Further FWH Experimentation
We say might because an experiment conducted in 2015 showed less consensus on the flavor difference between FWH and traditionally hopped beers. Again, these are incredibly small sample sizes—under 40 blind taste testers in both cases.
An experimental batch sent to the Oregon Brew Lab for analysis found a slight difference in International Bitterness Units (IBUs). The first wort hopped beer had higher IBUs, but taste testers failed to reliably and consistently tell FWH beers apart from beers with a standard bittering addition at 60 minutes.
It Always Goes Back to Chemistry
Based on the Brauwelt study, FWH may at least change the hop oil chemistry of your brew. Your beer gets hoppy flavors and aromas from small amounts of terpenes, which is the technical term for all those compounds making up a hop’s essential oils. Terpenes are highly volatile and tend to evaporate in high-heat water environments.
But the timing and the temperature of first wort hopping may preserve those essential oils. The process most likely relies on the higher pH in your pre-boil wort, which allows the terpenes to dissolve before the boil gets going. This way your hops still impart flavor without making your beer insanely bitter.
So between the contradictory evidence and our own experiences, the chances of changing the flavor of your beer solely with first wort hopping are pretty low.
So Why Even Try First Wort Hopping?
If not for the flavor, why even bother? Simple: first wort hopping carries less mess potential than your regular addition methods, and it’s super easy to do.
Nothing sucks more than taking your eye off the kettle for a second only to hear the telltale hisses of a boil-over. If you’ve experienced this yourself, we’re sorry for making you relive those horrendous memories of cleanup and messed up recipe calculations. We’re here for you.
Why do boil-overs happen in the first place? You first have to understand what’s happening when you boil liquid. The bubbles you see aren’t oxygen escaping the pot. It’s the physical manifestation of a phase change, or your liquid changing into a vapor.
When you add your hops to boiling water, you introduce highly volatile oils and proteins at a drastically different temperature. Do this too quickly, and you have a volcanic-like reaction of hot wort on your hands. That’s because the evaporating oils and proteins further agitate the phase change process.
With first wort hopping, you don’t have to worry about tempering a bubbly wort disaster. Even if you mix FWH with later flavor additions, you’re still less likely to deal with frenzied wort reaction.
How to do First Wort Hopping
The actual FWH process is exceedingly simple. There’s no extra equipment required, just a change in your brew process.
When to Start
If you’re planning a first wort hopping, be sure to start these steps after you boil your grains but before you lauter the wort.
New to homebrewing? No worries. Lautering is when you separate your wort from the grain using a lauter tun (which is slightly different from a mash tun). Combination mash/lauter tuns are common homebrewing equipment.
- Add the hops to the empty brew kettle .

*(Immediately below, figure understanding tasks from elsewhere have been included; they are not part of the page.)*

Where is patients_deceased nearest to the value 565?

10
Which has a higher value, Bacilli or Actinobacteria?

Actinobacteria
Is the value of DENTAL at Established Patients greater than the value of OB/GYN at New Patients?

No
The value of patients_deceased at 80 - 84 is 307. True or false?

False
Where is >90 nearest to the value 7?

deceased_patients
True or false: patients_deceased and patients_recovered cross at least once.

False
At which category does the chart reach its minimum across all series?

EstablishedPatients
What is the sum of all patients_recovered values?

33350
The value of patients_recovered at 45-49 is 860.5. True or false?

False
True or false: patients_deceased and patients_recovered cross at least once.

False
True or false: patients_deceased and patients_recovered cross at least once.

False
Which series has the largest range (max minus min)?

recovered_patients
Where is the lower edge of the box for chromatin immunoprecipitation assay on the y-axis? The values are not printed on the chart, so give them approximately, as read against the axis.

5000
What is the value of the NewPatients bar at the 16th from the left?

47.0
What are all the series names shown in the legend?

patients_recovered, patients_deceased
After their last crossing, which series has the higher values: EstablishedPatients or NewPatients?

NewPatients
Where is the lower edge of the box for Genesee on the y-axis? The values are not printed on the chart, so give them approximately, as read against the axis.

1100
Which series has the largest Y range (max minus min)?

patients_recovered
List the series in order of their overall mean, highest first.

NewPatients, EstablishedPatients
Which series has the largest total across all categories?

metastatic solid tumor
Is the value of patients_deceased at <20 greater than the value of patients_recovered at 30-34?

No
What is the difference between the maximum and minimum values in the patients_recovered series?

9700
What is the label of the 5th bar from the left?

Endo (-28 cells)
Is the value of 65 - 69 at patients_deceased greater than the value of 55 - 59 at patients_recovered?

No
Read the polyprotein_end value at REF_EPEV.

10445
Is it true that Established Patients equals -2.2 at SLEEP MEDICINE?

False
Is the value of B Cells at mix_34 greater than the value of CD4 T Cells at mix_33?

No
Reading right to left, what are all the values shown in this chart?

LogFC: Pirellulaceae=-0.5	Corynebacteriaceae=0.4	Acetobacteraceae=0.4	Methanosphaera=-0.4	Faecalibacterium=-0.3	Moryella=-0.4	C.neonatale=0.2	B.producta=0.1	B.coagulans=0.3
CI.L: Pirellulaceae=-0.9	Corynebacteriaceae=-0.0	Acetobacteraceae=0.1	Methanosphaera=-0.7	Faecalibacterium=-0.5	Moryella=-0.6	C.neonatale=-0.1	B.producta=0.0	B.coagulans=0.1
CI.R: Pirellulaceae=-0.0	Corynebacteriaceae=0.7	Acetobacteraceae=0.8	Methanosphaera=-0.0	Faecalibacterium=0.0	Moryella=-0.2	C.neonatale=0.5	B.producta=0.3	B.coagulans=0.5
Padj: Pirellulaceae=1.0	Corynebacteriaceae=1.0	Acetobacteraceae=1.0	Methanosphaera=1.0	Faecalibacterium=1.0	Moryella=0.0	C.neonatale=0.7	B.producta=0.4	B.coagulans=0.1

- Once the wort is around 170ºF (76ºC), lauter the wort and transfer it to the kettle. The wort’s temperature is crucial. Remember, you want the liquid to be warm enough to help the essential oils dissolve without evaporating completely.
- Continue to heat as you normally would, and do your boil.
Yeah, it’s that easy. Just another reason to give first wort hopping a shot. If you want to make it even easier, try a hop spider for faster cleanup.
You Might Be Surprised
Whether or not you want to stick with first wort hopping is up to you, but we heartily encourage you to test it out at least once. At worst, you’ll do a little less work for the same flavor beer. At best, you might discover a smoother bitterness and a new favorite way to brew.